Il y a quelques années, j’avais entendu parler de la magie de Raymond Carver. Un charme inexplicable qui vous ferre à ses histoires en apparence banales. Un suspense haletant qui transpire de la page, alors que rien d’extraordinaire n’a l’air de se produire. Aussi, quand je suis tombé chez mon bouquiniste sur Les vitamines du bonheur, j’ai acheté le petit recueil.
Avant tout, une chose à dire : on ne m’avait pas menti. Quelque part entre les mots tous simples, sous la trivialité des situations, l’alchimiste Carver a glissé un ingrédient mystérieux. Ça vous accroche, vous rentrez immédiatement dedans sans pouvoir en expliquer la raison.
Une maman commande un gâteau pour l’anniversaire de son fils ; un alcoolique se réveille avec une oreille bouchée ; un couple reçoit pour la soirée un vieil ami aveugle… Voilà le genre de débuts de nouvelles auxquels on a droit. Rien de bien folichon. Et pourtant, en deux ou trois pages à peine, on se retrouve happé… et inexplicablement, la tension monte. On s’est attaché à ces quidams, on ressent leur fragilité, on devine que tout peut basculer d’un moment à l’autre.
Mais le basculement, en apparence, ne survient pas – ou prend une forme subtile, tout juste perceptible. Car l’un des secrets de l’auteur, c’est de ne jamais céder à la facilité. Pourquoi la jeune fille dont il parle a menacé un type avec son flingue il y a quelques heures ? On ne le saura jamais, aucune importance. Ce sont des choses qui peuvent arriver ; certaines sont plus rares que d’autres, mais tout le monde peut croiser le danger ou l’étrangeté quelques fois dans sa vie. Carver ne s’attarde pas là-dessus. Autre exemple : un gamin se fait renverser par une voiture, le conducteur prend la fuite. L’auteur de cette tragédie est-il aussi cet individu malsain qui harcèle au téléphone les parents du gamin ? Non, la vérité est beaucoup plus triviale. Et le lecteur le sait aussitôt. L’auteur ne lui ment pas. Il n’utilise aucune ficelle éculée. Ses personnages ont une âme crédible, ce sont des individus banals, à qui il arrive des choses banales – et tragiques parfois, comme la vie peut l’être.

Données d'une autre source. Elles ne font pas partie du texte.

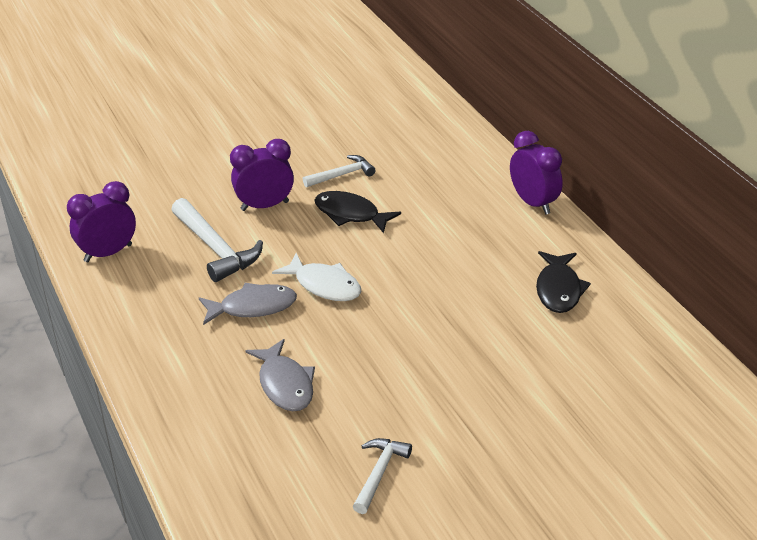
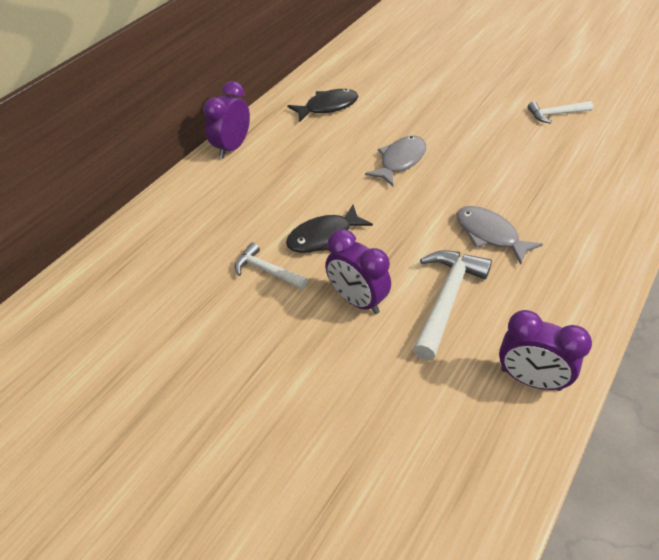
camera: 120 degrees left, 10 degrees up
grey fish [245,339,315,411] -> grey fish moved to [365,136,426,186]
white fish [272,253,361,301] -> none
black fish [314,191,401,233] -> black fish turned 60 degrees clockwise [286,205,373,253]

Les événements, eux, ne sont pas choisis au hasard. Ils semblent tout à fait communs – et en réalité ils le sont, mais ils revêtent pour leurs protagonistes un sens profond, qu’eux-même ne sont pas toujours en mesure de percevoir. Ils révèlent une fêlure, ou déclenchent un changement dans la vie des personnages ; probablement s’en souviendront-ils toute leur vie, sans savoir précisément pourquoi.

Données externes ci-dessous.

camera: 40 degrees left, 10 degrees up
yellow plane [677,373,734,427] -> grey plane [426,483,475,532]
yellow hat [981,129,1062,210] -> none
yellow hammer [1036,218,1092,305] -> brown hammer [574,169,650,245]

Voilà donc un auteur de nouvelles, un pur et dur. A bien des égards et malgré le siècle qui les sépare, il m’a fait penser à Maupassant. Même lucidité sur la classe moyenne, même simplicité apparente du propos, même profond amour du style court…
Vous l’aurez compris, Les vitamines du bonheur de Carver sont addictives, – comme ces pilules de pharmacie qui influent sur votre psyché : pas besoin de comprendre leur chimie pour en ressentir les effets.

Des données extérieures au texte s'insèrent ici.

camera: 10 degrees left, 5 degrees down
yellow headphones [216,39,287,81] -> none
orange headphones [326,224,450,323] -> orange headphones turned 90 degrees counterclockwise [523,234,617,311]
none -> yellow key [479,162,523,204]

J’ai lu Carver à la fac et je l’ai détesté des les premières pages. Pas vraiment prête à me relancer pour le moment.
Hello ! Merci pour ta réponse. Sais-tu s’il s’agissait de la version revue par l’éditeur de Carver (qui est ma préférée, aussi bizarre que cela puisse paraître) ou bien de la version « réhabilitée », basée sur les manuscrits de l’auteur ? Ce sont deux styles d’écriture très différents et tu trouveras peut-être l’autre version plus à ton goût :)
Carver est mon héros, un des (rares) écrivains indéboulonnables de mon panthéon littéraire.